[Start of Attachment]

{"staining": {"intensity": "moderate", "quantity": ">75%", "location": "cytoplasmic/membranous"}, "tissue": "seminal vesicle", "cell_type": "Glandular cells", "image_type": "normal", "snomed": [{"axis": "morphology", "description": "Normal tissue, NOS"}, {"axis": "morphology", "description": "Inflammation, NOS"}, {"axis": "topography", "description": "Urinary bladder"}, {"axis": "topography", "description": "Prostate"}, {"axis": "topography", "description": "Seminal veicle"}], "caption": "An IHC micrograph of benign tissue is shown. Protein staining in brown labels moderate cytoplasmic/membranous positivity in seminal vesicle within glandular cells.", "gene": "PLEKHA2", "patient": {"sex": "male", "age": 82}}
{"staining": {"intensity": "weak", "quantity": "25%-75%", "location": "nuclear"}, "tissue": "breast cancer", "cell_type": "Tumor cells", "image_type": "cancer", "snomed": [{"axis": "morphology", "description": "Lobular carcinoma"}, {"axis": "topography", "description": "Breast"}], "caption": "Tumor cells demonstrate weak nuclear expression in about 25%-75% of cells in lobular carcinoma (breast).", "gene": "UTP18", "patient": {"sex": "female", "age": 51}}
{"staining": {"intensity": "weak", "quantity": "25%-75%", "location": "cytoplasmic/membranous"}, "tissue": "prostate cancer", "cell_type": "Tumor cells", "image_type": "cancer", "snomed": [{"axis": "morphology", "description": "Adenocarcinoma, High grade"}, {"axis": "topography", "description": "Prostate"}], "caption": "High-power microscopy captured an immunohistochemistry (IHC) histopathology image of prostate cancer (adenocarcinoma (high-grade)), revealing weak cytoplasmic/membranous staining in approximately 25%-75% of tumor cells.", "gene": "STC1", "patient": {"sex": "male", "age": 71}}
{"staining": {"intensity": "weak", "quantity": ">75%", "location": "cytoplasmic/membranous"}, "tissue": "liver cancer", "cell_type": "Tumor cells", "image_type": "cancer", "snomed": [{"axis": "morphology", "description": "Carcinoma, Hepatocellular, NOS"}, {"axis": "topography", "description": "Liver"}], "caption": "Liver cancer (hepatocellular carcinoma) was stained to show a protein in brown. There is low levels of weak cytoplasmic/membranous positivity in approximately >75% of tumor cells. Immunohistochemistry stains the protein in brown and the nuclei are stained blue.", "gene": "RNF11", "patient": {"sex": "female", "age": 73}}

[End of Attachment]

*Your assignment*. Work out how many lines of the data above contain the string "female" and give the number alone.

*Response box*. 2